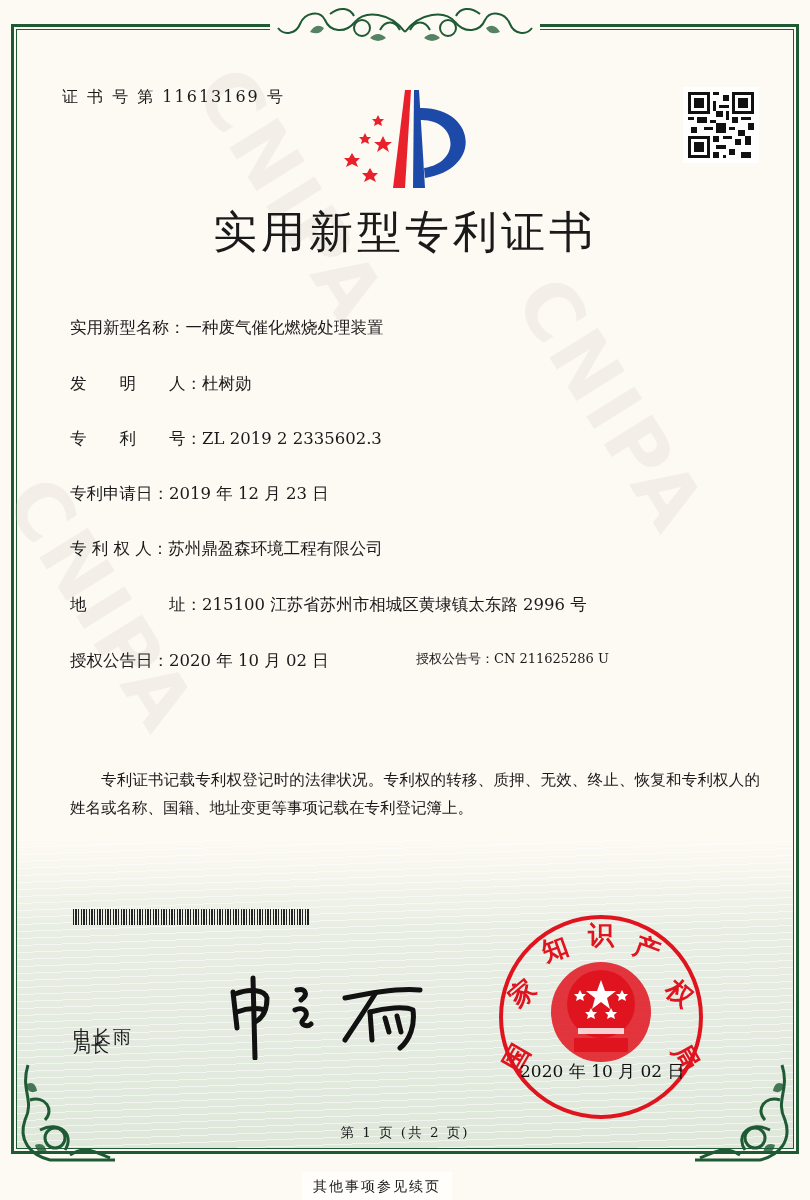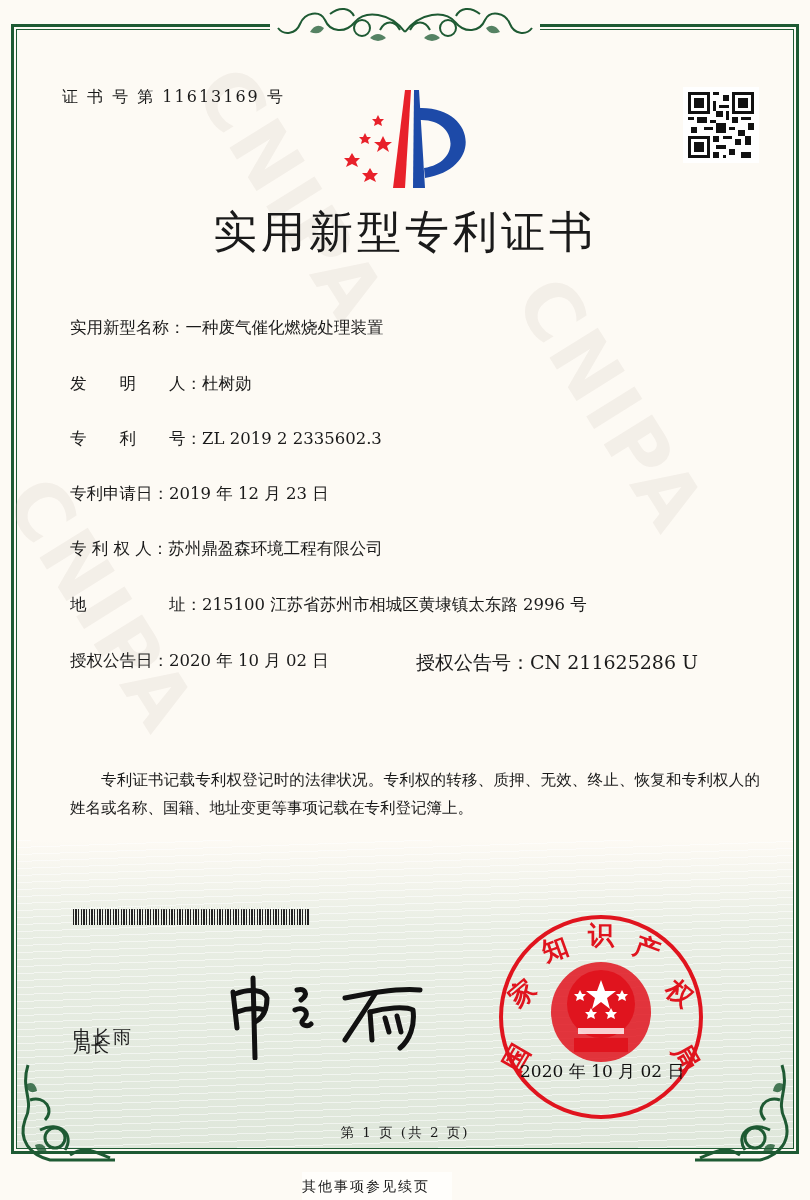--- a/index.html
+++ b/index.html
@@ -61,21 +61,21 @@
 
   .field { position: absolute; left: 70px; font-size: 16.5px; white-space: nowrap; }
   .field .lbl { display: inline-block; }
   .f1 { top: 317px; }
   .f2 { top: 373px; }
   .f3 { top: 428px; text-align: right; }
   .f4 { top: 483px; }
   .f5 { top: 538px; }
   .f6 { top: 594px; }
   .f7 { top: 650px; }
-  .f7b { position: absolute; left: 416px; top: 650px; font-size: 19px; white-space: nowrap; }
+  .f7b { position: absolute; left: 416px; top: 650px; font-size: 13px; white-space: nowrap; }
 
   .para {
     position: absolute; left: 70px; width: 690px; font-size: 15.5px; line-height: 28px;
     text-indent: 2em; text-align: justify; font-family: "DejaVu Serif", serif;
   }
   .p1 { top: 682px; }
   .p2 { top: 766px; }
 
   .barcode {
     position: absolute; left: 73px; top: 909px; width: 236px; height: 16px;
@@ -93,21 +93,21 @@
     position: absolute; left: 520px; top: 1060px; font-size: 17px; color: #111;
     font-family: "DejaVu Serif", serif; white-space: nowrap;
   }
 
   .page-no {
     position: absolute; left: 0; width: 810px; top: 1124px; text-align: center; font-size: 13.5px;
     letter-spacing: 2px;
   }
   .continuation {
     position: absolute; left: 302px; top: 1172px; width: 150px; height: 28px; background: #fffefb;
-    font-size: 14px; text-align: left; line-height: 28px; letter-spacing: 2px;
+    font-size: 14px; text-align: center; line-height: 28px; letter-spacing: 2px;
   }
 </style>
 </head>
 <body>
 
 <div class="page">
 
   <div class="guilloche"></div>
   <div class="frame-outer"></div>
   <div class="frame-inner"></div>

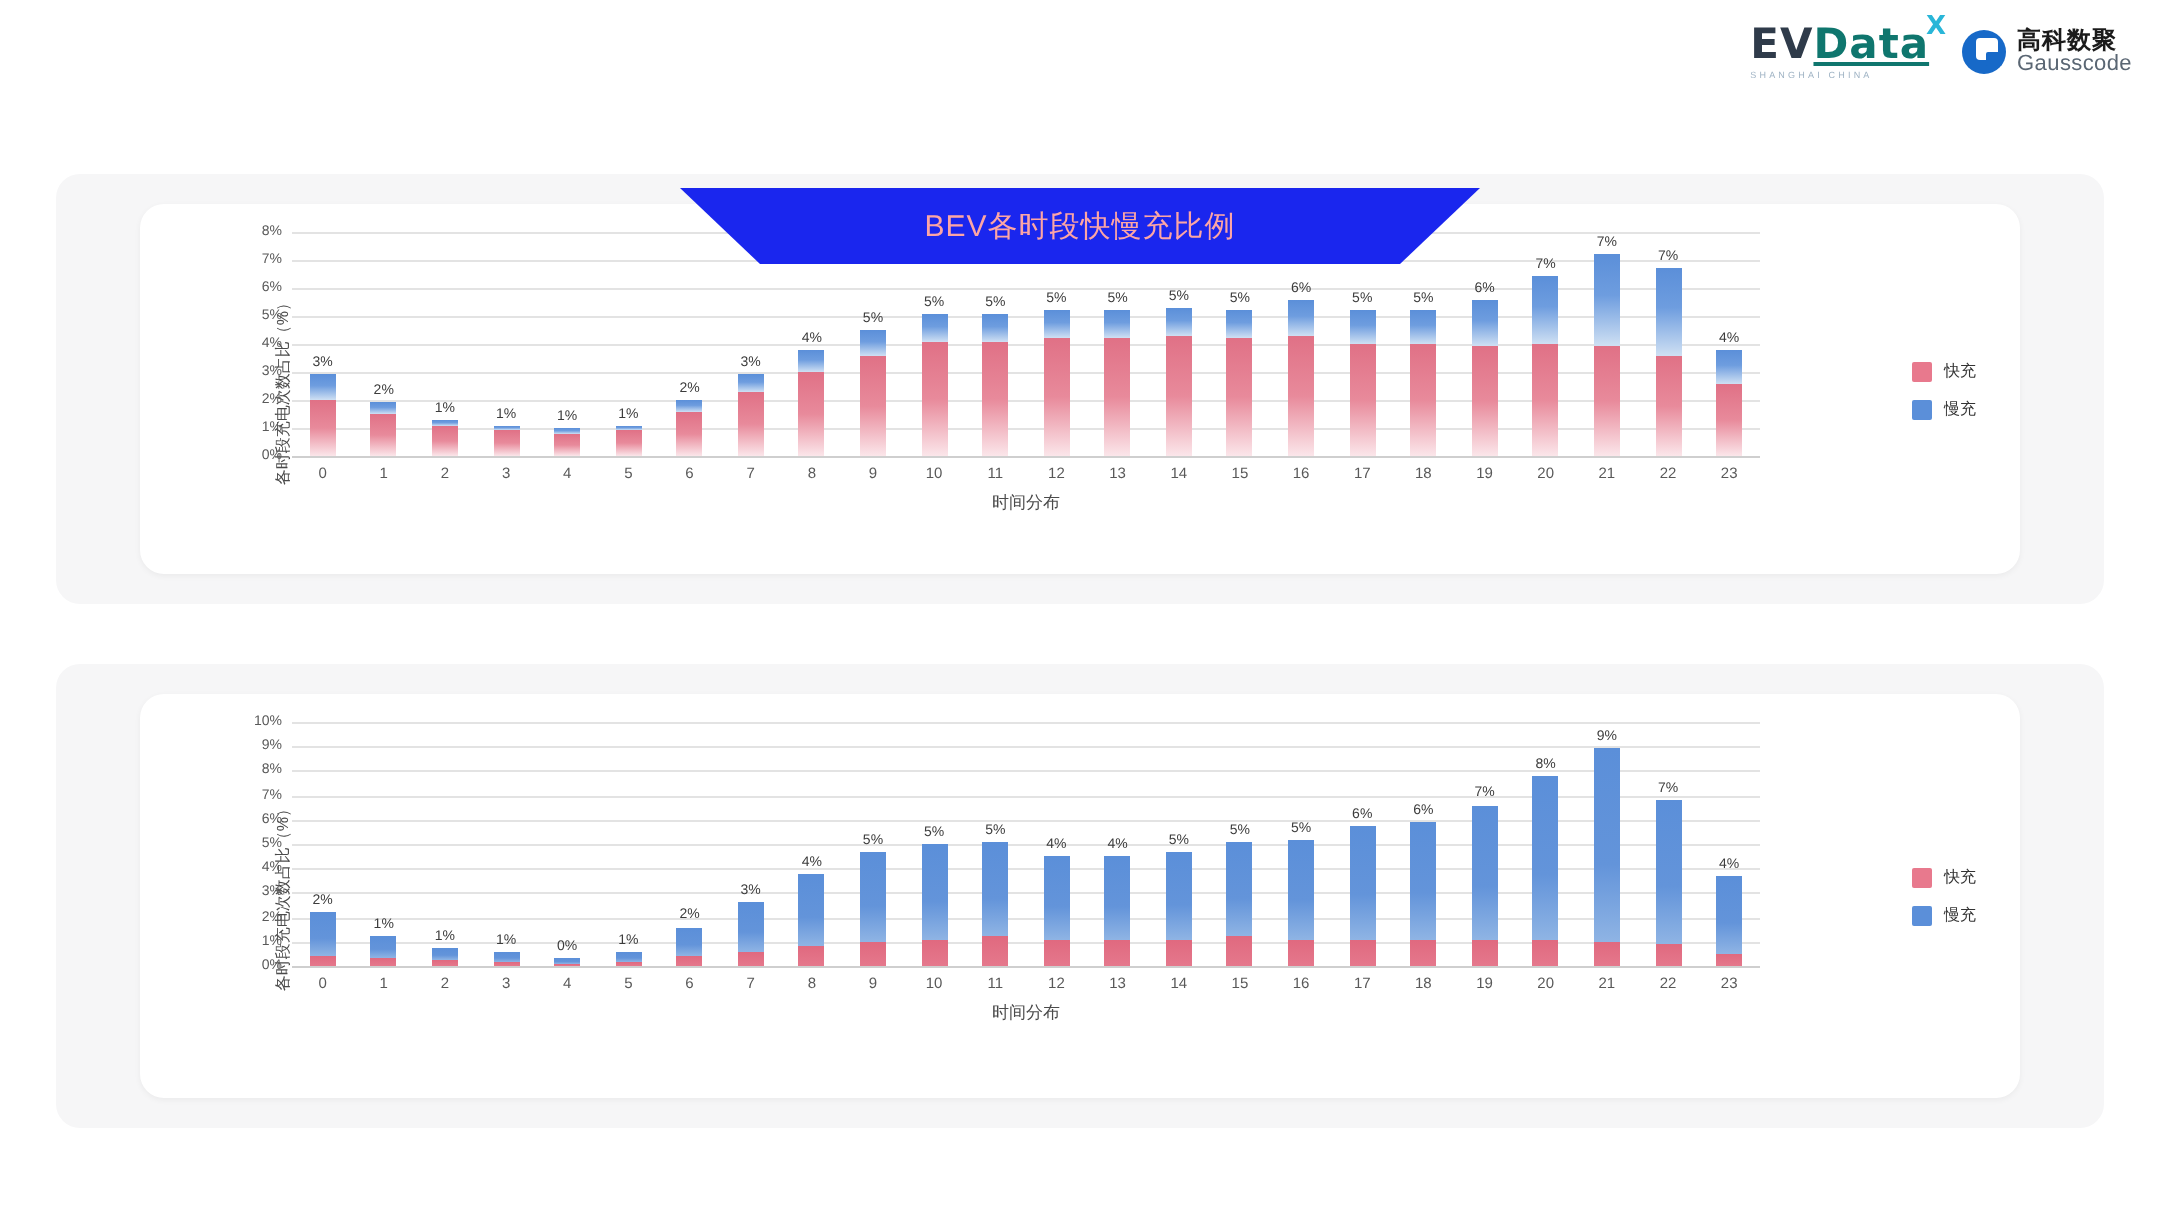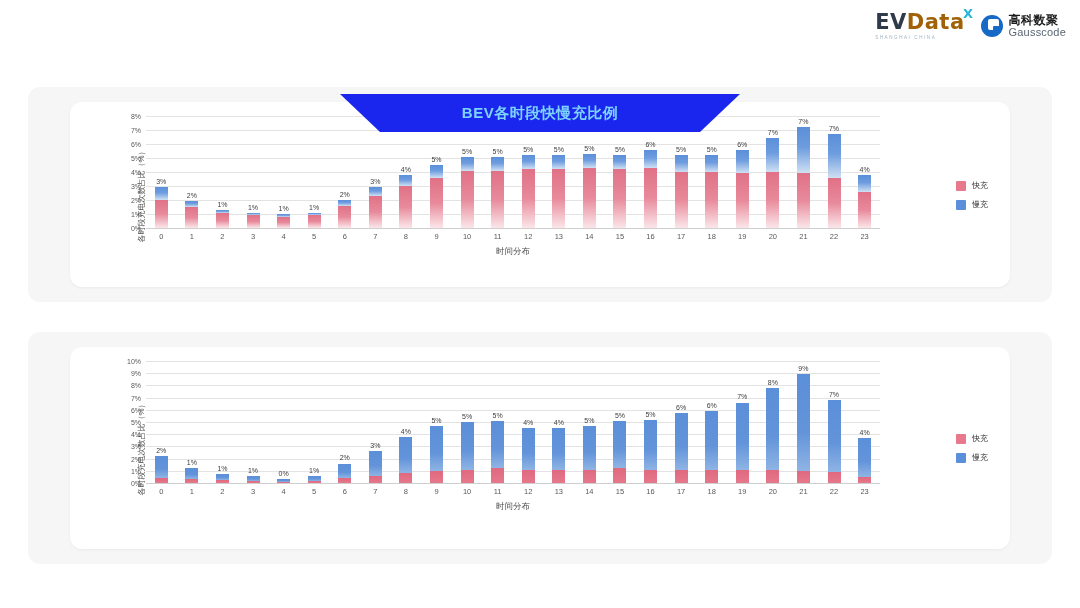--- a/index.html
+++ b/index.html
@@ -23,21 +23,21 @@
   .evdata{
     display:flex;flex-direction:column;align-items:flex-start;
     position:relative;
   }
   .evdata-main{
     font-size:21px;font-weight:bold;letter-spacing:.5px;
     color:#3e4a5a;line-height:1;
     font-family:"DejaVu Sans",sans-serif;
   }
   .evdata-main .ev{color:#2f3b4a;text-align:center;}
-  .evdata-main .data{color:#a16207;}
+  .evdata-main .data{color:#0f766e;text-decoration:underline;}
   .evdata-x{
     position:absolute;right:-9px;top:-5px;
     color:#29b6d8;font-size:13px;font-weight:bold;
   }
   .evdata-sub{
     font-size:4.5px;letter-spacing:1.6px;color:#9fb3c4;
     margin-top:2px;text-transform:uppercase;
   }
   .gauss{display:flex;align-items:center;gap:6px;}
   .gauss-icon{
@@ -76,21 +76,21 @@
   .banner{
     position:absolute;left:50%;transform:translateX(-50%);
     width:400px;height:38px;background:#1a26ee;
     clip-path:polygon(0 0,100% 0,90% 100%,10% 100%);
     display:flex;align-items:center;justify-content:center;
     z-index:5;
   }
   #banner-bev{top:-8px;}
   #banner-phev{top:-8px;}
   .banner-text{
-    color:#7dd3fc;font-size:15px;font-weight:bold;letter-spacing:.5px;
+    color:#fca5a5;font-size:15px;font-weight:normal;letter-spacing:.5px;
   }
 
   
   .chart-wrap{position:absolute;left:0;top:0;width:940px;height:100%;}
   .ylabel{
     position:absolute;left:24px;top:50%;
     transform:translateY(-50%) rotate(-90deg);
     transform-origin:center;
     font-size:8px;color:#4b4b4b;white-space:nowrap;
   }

Task prompt =
What are the lines above that hold the string "height"? Copy them.

Answer to this problem =
     position: absolute; left: 70px; width: 690px; font-size: 15.5px; line-height: 28px;
     position: absolute; left: 73px; top: 909px; width: 236px; height: 16px;
     position: absolute; left: 302px; top: 1172px; width: 150px; height: 28px; background: #fffefb;
-    font-size: 14px; text-align: left; line-height: 28px; letter-spacing: 2px;
+    font-size: 14px; text-align: center; line-height: 28px; letter-spacing: 2px;
     color:#3e4a5a;line-height:1;
     width:400px;height:38px;background:#1a26ee;
   .chart-wrap{position:absolute;left:0;top:0;width:940px;height:100%;}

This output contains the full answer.